GPU Supercomputing: Are we there yet?

Wen-mei Hwu, PCI Chief Scientist
11/30/2011 - 12:58

Supercomputers need to cut their power bills. Today’s supercomputers consume between 1 and 4 watts of electricity for each Giga FLOPS (Floating Point Operations Per Second) of peak calculation capability. The leading supercomputers in 2012 will have about 10 Peta FLOPS of peak calculation capability, which translates into 10 to 40 megawatts. With electrical power costing about $1 a year per watt, these machines will rack up power bills ranging from $10 million to $40 million annually. This is an important reason why leading edge supercomputers are increasingly using GPUs, which are five times more power efficient than today's CPUs.
In 2010, three supercomputers in the Top500 list use GPUs. Tianhe-1A (#2), Nabulae (#4), and Tsubame (#5) use one, one and three GPUs in each computing node respectively. The power efficiency of these machines is reflected in their Green500 ranking: Tianhe-1A (#13), Nabulae (#16), and Tsubame (#4). By using more GPUs in each computing node, Tsubame operates at the highest power efficiency among the three systems. It should be no surprise that the Blue Waters system, set to operate at more than 10 Peta FLOPS in 2012, will use GPUs in at least some of its computing nodes.

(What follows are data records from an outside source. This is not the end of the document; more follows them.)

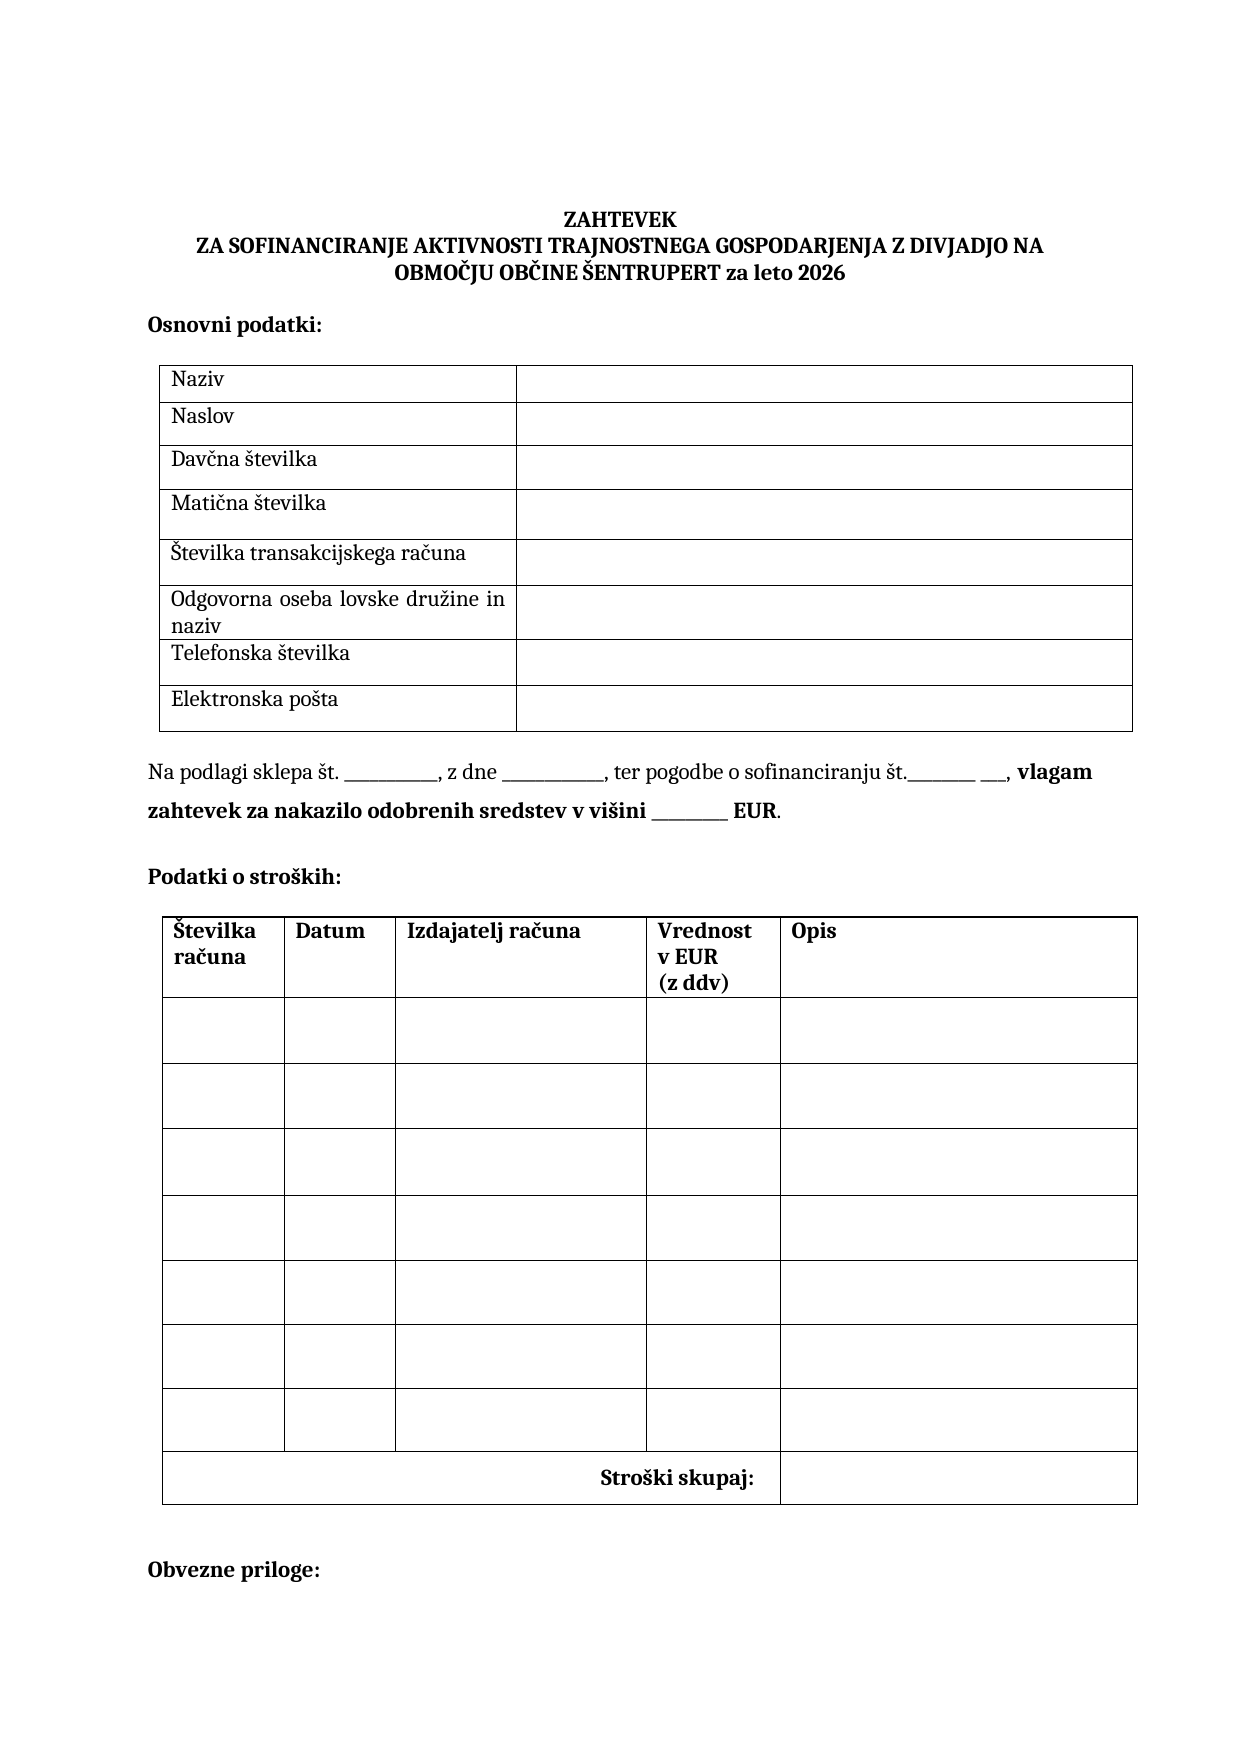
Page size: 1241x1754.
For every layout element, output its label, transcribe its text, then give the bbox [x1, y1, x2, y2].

table_cell [285, 1196, 395, 1260]
table_cell [163, 1196, 284, 1260]
table_cell [647, 1129, 780, 1195]
table_cell [517, 446, 1132, 489]
table_cell Naslov [160, 403, 516, 445]
table_cell [517, 586, 1132, 639]
table_cell [285, 1129, 395, 1195]
text ZAHTEVEK [148, 207, 1092, 233]
table_cell [647, 1064, 780, 1128]
table_cell [781, 1196, 1137, 1260]
table_cell [781, 1452, 1137, 1503]
table_header Naziv [160, 366, 516, 402]
table_cell [647, 1325, 780, 1388]
table_header Izdajatelj računa [396, 918, 646, 997]
table_cell Telefonska številka [160, 640, 516, 685]
table_cell [647, 1389, 780, 1451]
table_cell [647, 998, 780, 1062]
table_header Številka računa [163, 918, 284, 997]
table_cell [396, 1261, 646, 1324]
text Obvezne priloge: [148, 1557, 1092, 1584]
table_cell Elektronska pošta [160, 686, 516, 731]
table_cell Odgovorna oseba lovske družine in naziv [160, 586, 516, 639]
table_cell [163, 1325, 284, 1388]
table_cell [781, 1261, 1137, 1324]
table_cell [781, 1129, 1137, 1195]
table_cell Številka transakcijskega računa [160, 540, 516, 585]
table_header Datum [285, 918, 395, 997]
table_cell [396, 1196, 646, 1260]
table_cell [517, 686, 1132, 731]
table_cell [163, 1064, 284, 1128]
text Na podlagi sklepa št. ___________, z dne ____________, ter pogodbe o sofinanciranju št.________ ___, vlagam zahtevek za nakazilo odobrenih sredstev v višini _________ EUR. [148, 758, 1092, 824]
table_cell [396, 1389, 646, 1451]
table_cell [285, 1325, 395, 1388]
table_cell [647, 1261, 780, 1324]
table_cell [285, 1389, 395, 1451]
table_cell [163, 1261, 284, 1324]
text ZA SOFINANCIRANJE AKTIVNOSTI TRAJNOSTNEGA GOSPODARJENJA Z DIVJADJO NA OBMOČJU OBČINE ŠENTRUPERT za leto 2026 [148, 233, 1092, 286]
table_cell [781, 1389, 1137, 1451]
table_cell [285, 1261, 395, 1324]
table_cell [396, 998, 646, 1062]
table_cell Stroški skupaj: [163, 1452, 780, 1503]
table_cell [781, 1325, 1137, 1388]
text Podatki o stroških: [148, 864, 1078, 890]
table_cell [285, 998, 395, 1062]
text Osnovni podatki: [148, 312, 1092, 338]
table_cell [163, 1129, 284, 1195]
table_cell [396, 1129, 646, 1195]
table_header Vrednost v EUR (z ddv) [647, 918, 780, 997]
table_cell Davčna številka [160, 446, 516, 489]
table_cell [163, 1389, 284, 1451]
table_cell [285, 1064, 395, 1128]
table_cell [647, 1196, 780, 1260]
table_cell [517, 640, 1132, 685]
table_header [517, 366, 1132, 402]
table_cell Matična številka [160, 490, 516, 539]
table_cell [163, 998, 284, 1062]
table_cell [396, 1325, 646, 1388]
table_cell [517, 490, 1132, 539]
table_cell [781, 1064, 1137, 1128]
table_cell [517, 540, 1132, 585]
table_header Opis [781, 918, 1137, 997]
table_cell [781, 998, 1137, 1062]
table_cell [396, 1064, 646, 1128]
table_cell [517, 403, 1132, 445]
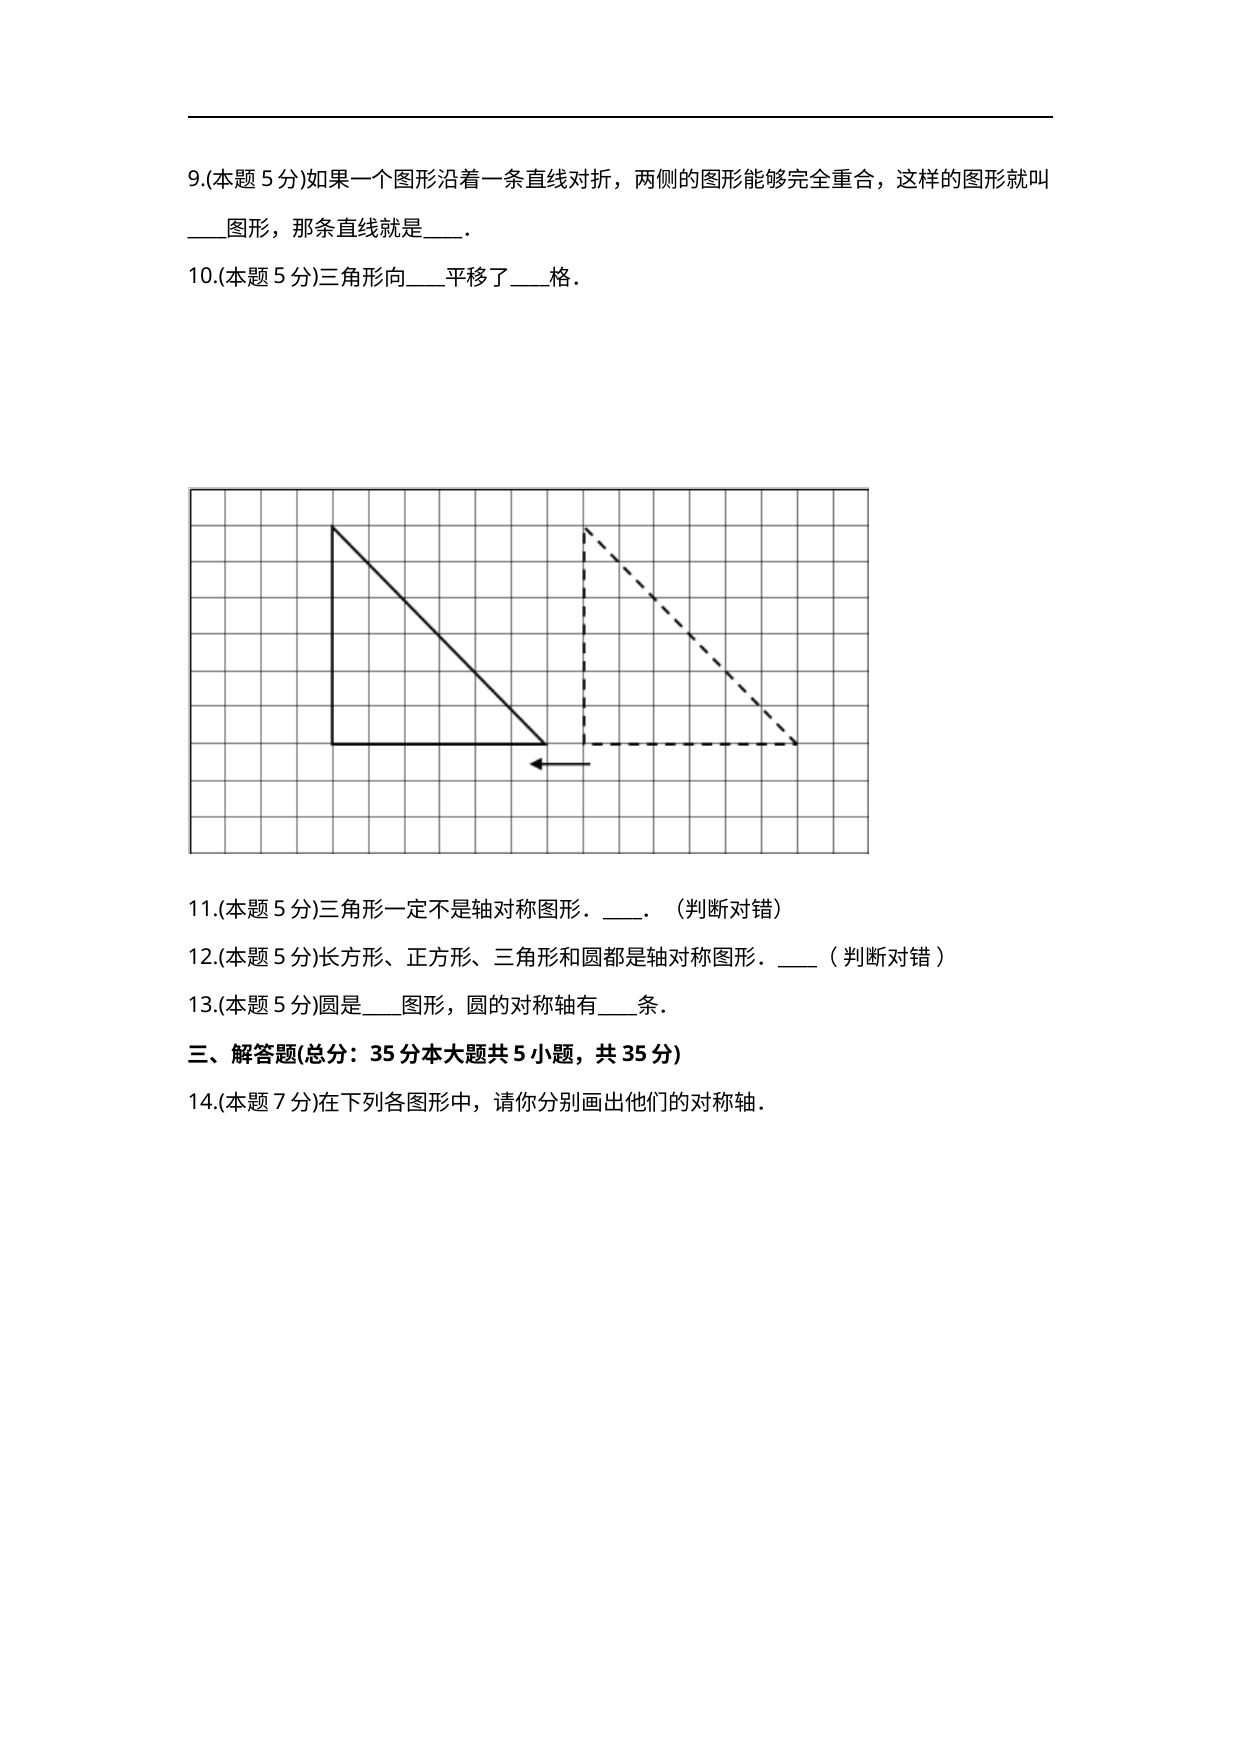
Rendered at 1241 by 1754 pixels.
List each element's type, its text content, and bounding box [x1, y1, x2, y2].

text 14.(本题7分)在下列各图形中，请你分别画出他们的对称轴． [187, 1085, 1053, 1117]
text 12.(本题5分)长方形、正方形、三角形和圆都是轴对称图形．____（ 判断对错 ） [187, 940, 1053, 972]
text 13.(本题5分)圆是____图形，圆的对称轴有____条． [187, 988, 1053, 1021]
picture [187, 486, 869, 854]
text 10.(本题5分)三角形向____平移了____格． [187, 259, 1053, 877]
text 11.(本题5分)三角形一定不是轴对称图形．____．（判断对错） [187, 891, 1053, 924]
text 三、解答题(总分：35分本大题共5小题，共35分) [187, 1036, 1053, 1069]
text 9.(本题5分)如果一个图形沿着一条直线对折，两侧的图形能够完全重合，这样的图形就叫____图形，那条直线就是____． [187, 162, 1053, 243]
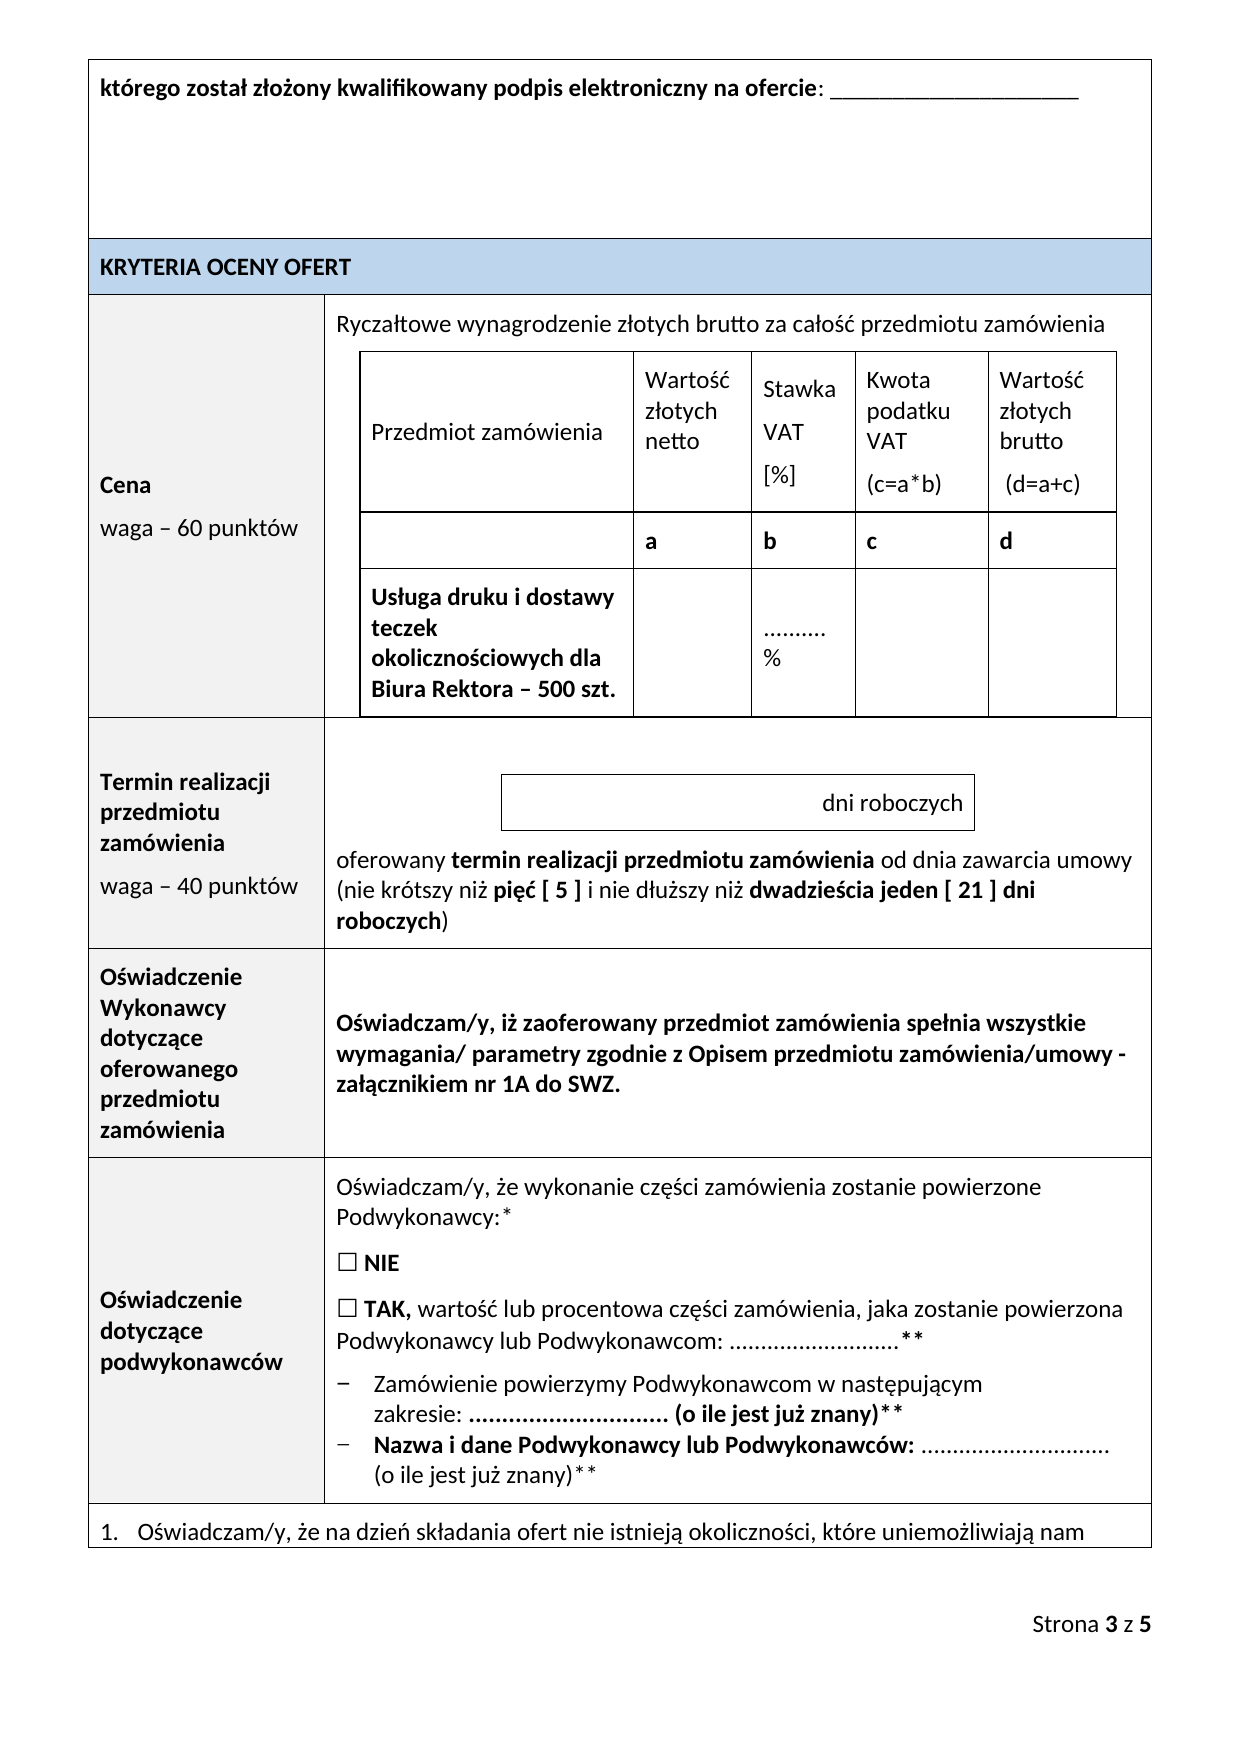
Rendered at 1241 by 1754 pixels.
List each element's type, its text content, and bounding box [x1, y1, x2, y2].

So, are we there yet? The answer is no, but hopefully soon. The use of GPUs in high-performance computing has come a long way since the late 1990s, when physicists had to write their simulation models as graphics shaders painting texture onto pixels. Today, they can write their models as C functions extended with CUDA or OpenCL keywords. So, we should be all set? Not quite. There are many functions that are yet to be created for GPUs before they become as usable as traditional CPUs. The main challenge is the need to change the algorithms for these functions into scalable parallel algorithms that can effectively overcome memory bandwidth limitations.
In some cases, such as finding the shortest path in graphs, there is no known massively parallel algorithms. It may take decades for such algorithms to be invented. In some other cases, the non-uniform, sparse nature of real-world data can cause catastrophic load imbalance in large scale parallel execution that make the parallel algorithms run much slower than expected. In many other cases, massively parallel algorithms exist but require clever optimizations to allow these algorithms to run efficiently within the limited available memory bandwidth. Most of the advances in GPU computing has been in this third category. Many researchers, including my team at the University of Illinois, have created such optimized algorithms for linear algebra, N-body simulation, partial differential equations, and graph optimization. The challenge is that there are still a lot of functions to be created for many application areas. In most cases, we also need to re-think the application strategy to deploy these functions effectively.
So, why do we bother? Why not just use CPUs? The simple answer is that we need to do the same for CPUs too. All CPUs have multiple cores with vector units and limited memory bandwidth today. The number of cores in the CPUs is increasing. In order to effectively use CPUs, we will need the same type of work!
The good news is that as we gain experience in developing and deploying parallel functions, we also learn how to create new tools to make the job easier. There are quite a few new tools coming out of research groups and commercial companies. These tools need to evolve and improve. Nevertheless, we as a community are making steady progress. After all, four out of 25 planned applications for Blue Waters can use GPUs effectively today. Obviously, we want the number to the much higher by the time we launch the system in 2012. We are planning on getting there on time.